Milk blockade goes on
29 January 2001
Milk blockade goes on
By John Burns
ANGRY farmers have vowed to continue demonstrations at Dairy Crest depots throughout the country in protest at milk prices.
Farmers For Action members began picketing nine Dairy Crest/Unigate depots from Cumbria to Cornwall on Sunday (28 January) night.
They are protesting against the companys refusal to increase producers milk price from 01 January.
Instead, Dairy Crest has offered a one-off 0.5ppl “special payment” for February.
FFA chairman David Handley insisted demonstrators would remain until Dairy Crest sits round a table and talks about a price rise in excess of 1ppl.
“We will stay as long as it takes, and support for our protests is growing around the country all the time,” he said.
Protesters targeted plants in Cumbria, Warwickshire, Oxfordshire, Wiltshire, Somerset, Devon, Cornwall, Bristol and Wales.
One of the biggest protests was at Davidstow, Cornwall, where almost 200 angry farmers gathered and vowed to return on Monday (29 January) night.
At Totnes, Devon, Family Farmers Association chairman Pippa Woods, a Unigate supplier, explained her anger at Dairy Crest.
“We are absolutely furious about what theyve done to us – offering us a one-off 0.5ppl bonus for February only.
“The world prices for milk products are rising fast, not to mention the extra money the supermarkets have offered already,” she said.
By Monday afternoon. FFA were back at Severnside, near Bristol.
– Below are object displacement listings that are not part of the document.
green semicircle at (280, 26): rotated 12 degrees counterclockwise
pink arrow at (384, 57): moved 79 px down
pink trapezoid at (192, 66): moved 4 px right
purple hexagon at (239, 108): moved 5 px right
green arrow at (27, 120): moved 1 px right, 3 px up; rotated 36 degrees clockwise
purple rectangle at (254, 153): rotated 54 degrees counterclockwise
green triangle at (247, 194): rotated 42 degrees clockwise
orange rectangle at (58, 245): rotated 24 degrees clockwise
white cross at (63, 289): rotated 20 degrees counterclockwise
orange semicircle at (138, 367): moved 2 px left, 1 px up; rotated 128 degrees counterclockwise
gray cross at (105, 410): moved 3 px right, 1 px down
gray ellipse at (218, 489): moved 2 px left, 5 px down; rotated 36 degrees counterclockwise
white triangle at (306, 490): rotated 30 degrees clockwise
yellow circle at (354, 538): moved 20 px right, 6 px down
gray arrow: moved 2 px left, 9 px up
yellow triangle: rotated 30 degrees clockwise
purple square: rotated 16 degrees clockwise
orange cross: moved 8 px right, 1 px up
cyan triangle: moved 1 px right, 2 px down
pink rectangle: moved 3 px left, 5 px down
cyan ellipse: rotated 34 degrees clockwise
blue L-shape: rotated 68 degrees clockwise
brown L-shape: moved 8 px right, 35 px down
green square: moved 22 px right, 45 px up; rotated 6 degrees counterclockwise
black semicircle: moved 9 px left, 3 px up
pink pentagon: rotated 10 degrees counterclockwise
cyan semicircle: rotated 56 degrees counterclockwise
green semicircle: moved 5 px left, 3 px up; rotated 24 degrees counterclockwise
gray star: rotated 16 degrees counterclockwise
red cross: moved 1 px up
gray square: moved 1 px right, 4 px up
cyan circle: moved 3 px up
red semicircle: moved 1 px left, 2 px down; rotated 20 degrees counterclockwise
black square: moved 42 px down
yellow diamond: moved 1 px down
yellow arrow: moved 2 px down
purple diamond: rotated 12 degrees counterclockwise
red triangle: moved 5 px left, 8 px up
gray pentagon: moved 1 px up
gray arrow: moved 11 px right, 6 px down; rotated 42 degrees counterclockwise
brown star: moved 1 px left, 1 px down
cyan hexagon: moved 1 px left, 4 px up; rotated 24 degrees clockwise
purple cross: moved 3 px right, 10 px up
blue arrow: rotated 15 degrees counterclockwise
They said police were allowing them to talk to drivers and lorries were beginning to stack up.
Protester Derek Mead, National Farmers Union delegate for Somerset, accused union leader Ben Gill of preferring “to stay in the warm by his fireside while his members go bust”.
Mr Mead, who failed to be nominated for the unions milk committee, said if the hierarchy did not want him in the “inner circle”, they would have to put up with him in the “outer circle”.